DOCUMENT SECTION
- - -

# Certificate Authentication/Attestation service for New Zealand Documents?



## Lunaplata (Oct 24, 2012)

Hi there, I've searched and got nothing so as a last chance thing - does anyone know of a service for authentication of NZ documents? Lots of companies are online for the UK, India and the US....just not NZ 

I know what the process is, but I am living in the UK so I am hoping there is a nice company that can handle it all for me 

Thanks!


----------



## BedouGirl (Sep 15, 2011)

I am sure there must be a company somewhere in NZ, but - while you are waiting for an answer/researching - have you thought about asking one of the companies in the UK that does attestation if either they are able to recommend a company or, perhaps, they can handle it for you? I am sure you aren't the first Kiwi  to find themselves in this situation. There's been several threads on here about companies in the UK providing this service. If it helps, I used Blair Consular Services and found them very good.


----------



## thinklink (May 31, 2012)

You can contact argentum-llc which is based in London to see whether they offer attestation service for NZ docs or they can recommend any companies for u which do that. 

I recently used their service for my UK doc attestation and found that the communication is quite good and service high standard.

No harm in giving a try.
Cheers!


----------



## Lunaplata (Oct 24, 2012)

Thanks to both - I'll give them a shot. As you say, no harm in trying! Everyone is still at the beach in NZ so I have to wait until next week to do anything anyway


----------



## Lunaplata (Oct 24, 2012)

Just in case another Kiwi comes along: The NZ High Commission in London has Notary Public Services available. From there, you can send it to NZ, then to the UAE Embassy in Canberra, Australia.

I got in contact with the second recommendation and they don't do it. Not yet heard back from the first.


----------

- - -

GIVEN MATERIAL

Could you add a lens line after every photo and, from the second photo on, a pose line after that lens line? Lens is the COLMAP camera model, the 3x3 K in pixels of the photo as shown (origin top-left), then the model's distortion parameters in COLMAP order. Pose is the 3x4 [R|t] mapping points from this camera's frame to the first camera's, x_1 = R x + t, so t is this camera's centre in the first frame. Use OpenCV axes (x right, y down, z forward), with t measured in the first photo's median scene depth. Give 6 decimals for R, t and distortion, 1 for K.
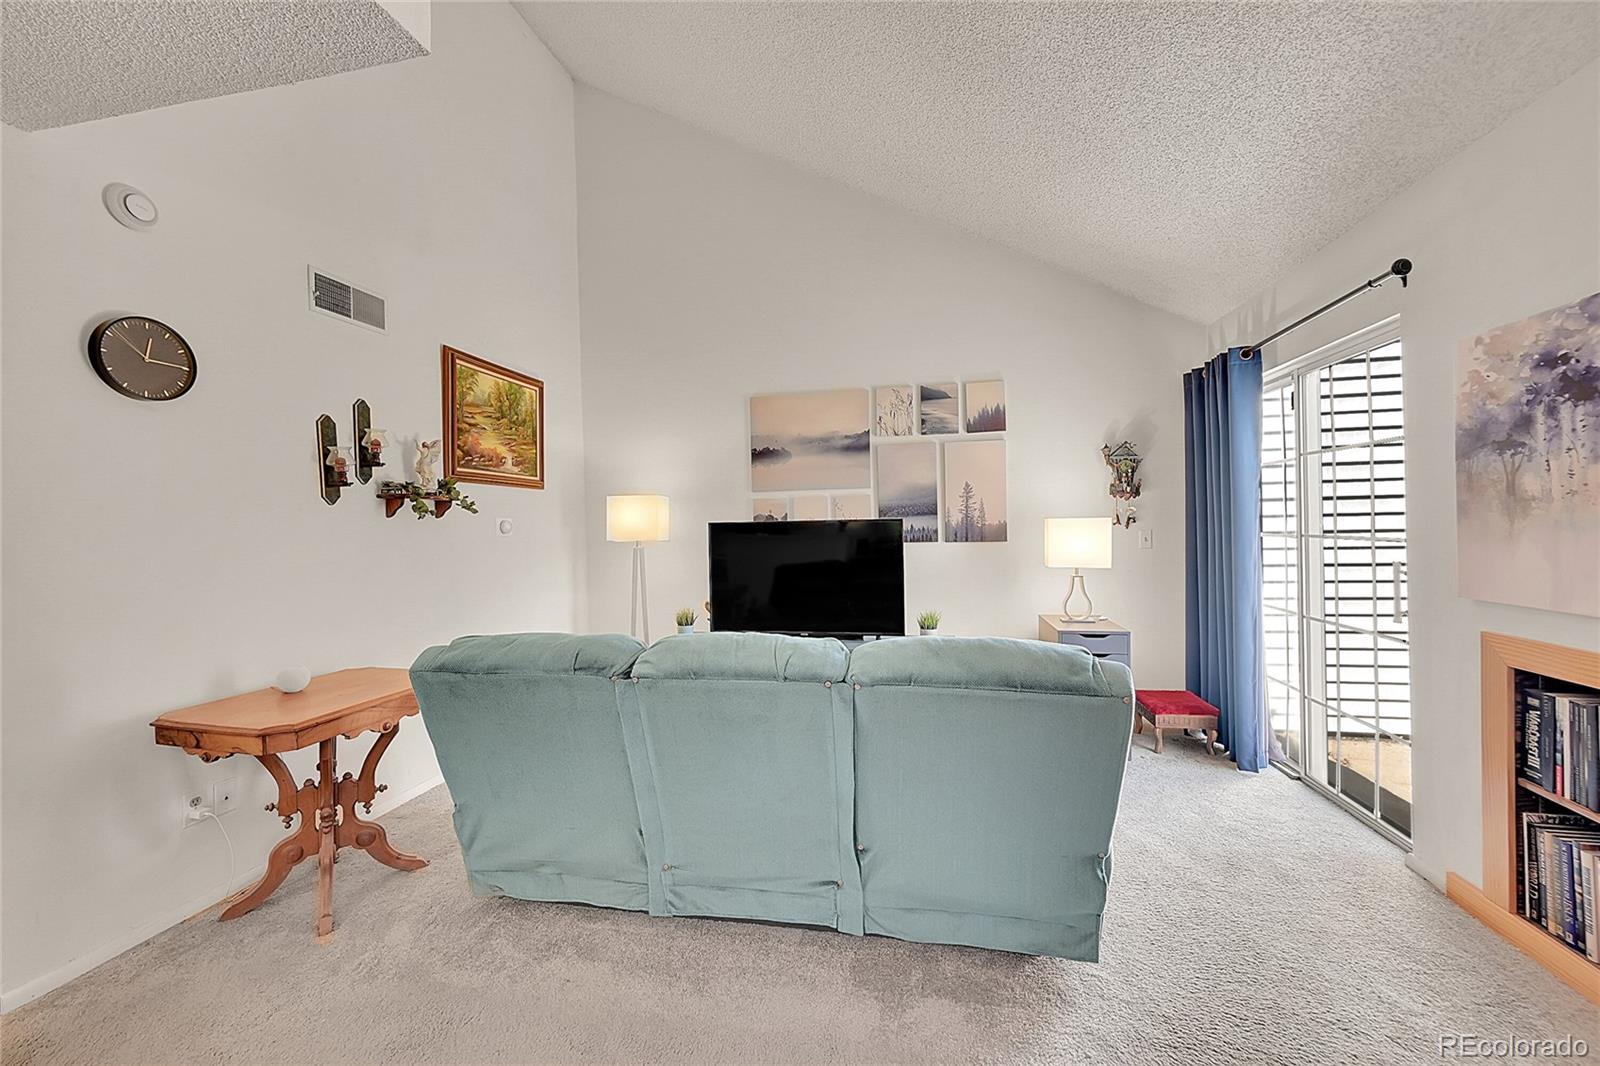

- - -

WHAT TO WORK ON
A – From the attestation thread, reproduce the passage from "## BedouGirl (Sep" up to and including "(May 31, 2012)".
B – Translate this sentence from the attestation thread into Spanish: "The NZ High Commission in London has Notary Public Services available."
The lines are separate material and do not relate to the attestation thread.

ANSWERS PROVIDED
A –
## BedouGirl (Sep 15, 2011)

I am sure there must be a company somewhere in NZ, but - while you are waiting for an answer/researching - have you thought about asking one of the companies in the UK that does attestation if either they are able to recommend a company or, perhaps, they can handle it for you? I am sure you aren't the first Kiwi  to find themselves in this situation. There's been several threads on here about companies in the UK providing this service. If it helps, I used Blair Consular Services and found them very good.


----------



## thinklink (May 31, 2012)

B – La Alta Comisión de NZ en Londres dispone de servicios de notario público.